In 2016, the General Assembly split Cumberland between two predominantly rural congressional districts in order to dilute the county’s Democratic vote and assure the election of two Republican members of Congress. Fort Bragg, Spring Lake, the western half of Fayetteville, and the western half of Hope Mills are currently represented by GOP Congressman Richard Hudson (CD-08), while the eastern half of Fayetteville, the eastern half of Hope Mills, and most of the county’s rural areas are currently represented by GOP Congressman Robert Pittenger (CD-09). Pittenger was defeated in the 2018 Republican primary by conservative pastor Mark Harris, who will face a tough challenge from Democratic veteran and business owner Dan McCready in November.
In 2010, the General Assembly drew Cumberland’s legislative districts with similarly partisan intentions. In the NC Senate, the county is currently represented by Democrat Ben Clark (SD-21) and Republican Wesley Meredith (SD-19). Clark’s district begins in the majority-minority Hoke County and extends hundreds of jumbled tentacles into urban areas of Cumberland, separating black residents from their white neighbors in order to consolidate as much of the county’s Democratic vote as possible. Meredith’s district soaks up the remaining portions of the county, just white enough to assure a stable Republican lean. Court-enforced redistricting ahead of the 2018 elections has greatly simplified the two districts, however, with Meredith’s now at considerable risk of joining Clark’s in the Democratic column.

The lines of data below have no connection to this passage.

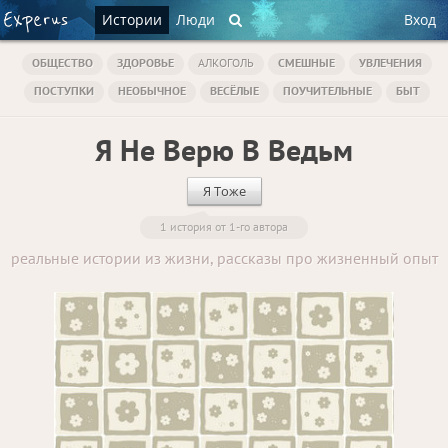
Истории
Люди
Вход
ОБЩЕСТВО
ЗДОРОВЬЕ
АЛКОГОЛЬ
СМЕШНЫЕ
УВЛЕЧЕНИЯ
ПОСТУПКИ
НЕОБЫЧНОЕ
ВЕСЁЛЫЕ
ПОУЧИТЕЛЬНЫЕ
БЫТ
Я Не Верю В Ведьм
Я Тоже
1 история от 1-го автора
реальные истории из жизни, рассказы про жизненный опыт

In the NC House, Cumberland has four representatives – Democrats Marvin Lucas (HD-42), Elmer Floyd (HD-43), and Billy Richardson (HD-44), and Republican John Szoka (HD-45). The districts represented by Lucas and Floyd are both majority black and heavily Democratic, with the former stretching from Spring Lake to western Fayetteville and the latter consuming eastern Fayetteville. The districts represented by Richardson and Szoka, meanwhile, are both predominantly white and were drawn to favor Republicans – the former joins the affluent precincts of central Fayetteville with the suburbs below the city, while the latter stretches from Hope Mills to Fort Bragg, consuming most of the county’s rural areas in the process. Redistricting ahead of the 2018 elections has simplified the four districts’ boundaries but maintains their general partisan leanings, perhaps making Richardson’s reelection bid somewhat less difficult.
In future years, Cumberland’s status as a Democratic stronghold will likely solidify, with local demographic change suggesting minority groups in the county will continue to develop greater political influence. Increased voter turnout among African American and Hispanic voters may also compensate for the county’s stubbornly low voter turnout – Cumberland had the fifth lowest voter turnout of any North Carolina county in 2016, largely due to the impermanency of its military population. The GOP will likely struggle to regain the relative strength it enjoyed in Cumberland during the late twentieth century, and if current trends continue, the county may soon become one of the most Democratic in the state.